• **WRITTEN TASK**: Repeat the following entries verbatim, apart from the pictures.

-- DATA TO PROCESS follows --

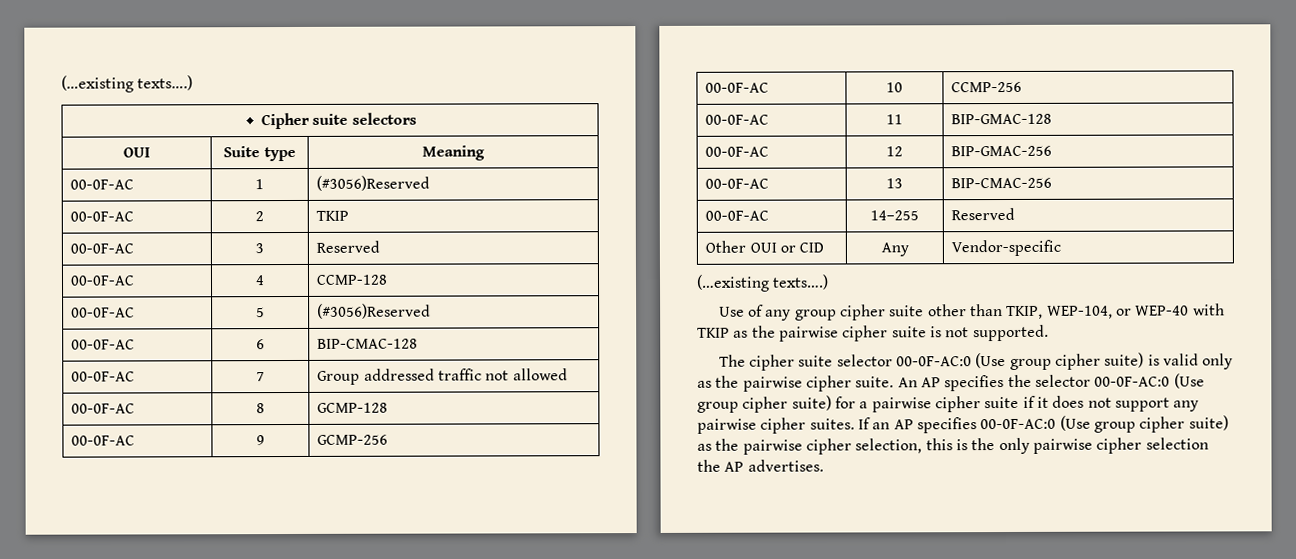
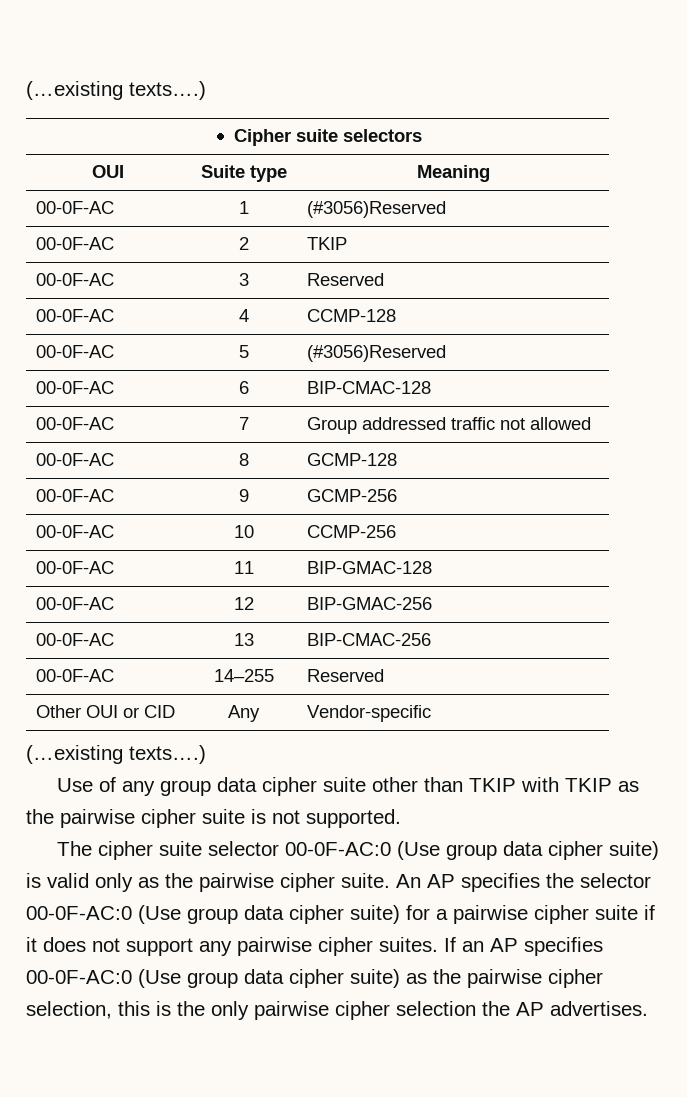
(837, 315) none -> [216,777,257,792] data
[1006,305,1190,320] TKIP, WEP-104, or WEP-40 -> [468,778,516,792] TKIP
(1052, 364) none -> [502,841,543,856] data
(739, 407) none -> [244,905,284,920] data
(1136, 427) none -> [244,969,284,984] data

-- DATA TO PROCESS concluded --

• **ANSWER SPACE**:
(837, 315) none -> [216,777,257,792] data
[1006,305,1190,320] TKIP, WEP-104, or WEP-40 -> [468,778,516,792] TKIP
(1052, 364) none -> [502,841,543,856] data
(739, 407) none -> [244,905,284,920] data
(1136, 427) none -> [244,969,284,984] data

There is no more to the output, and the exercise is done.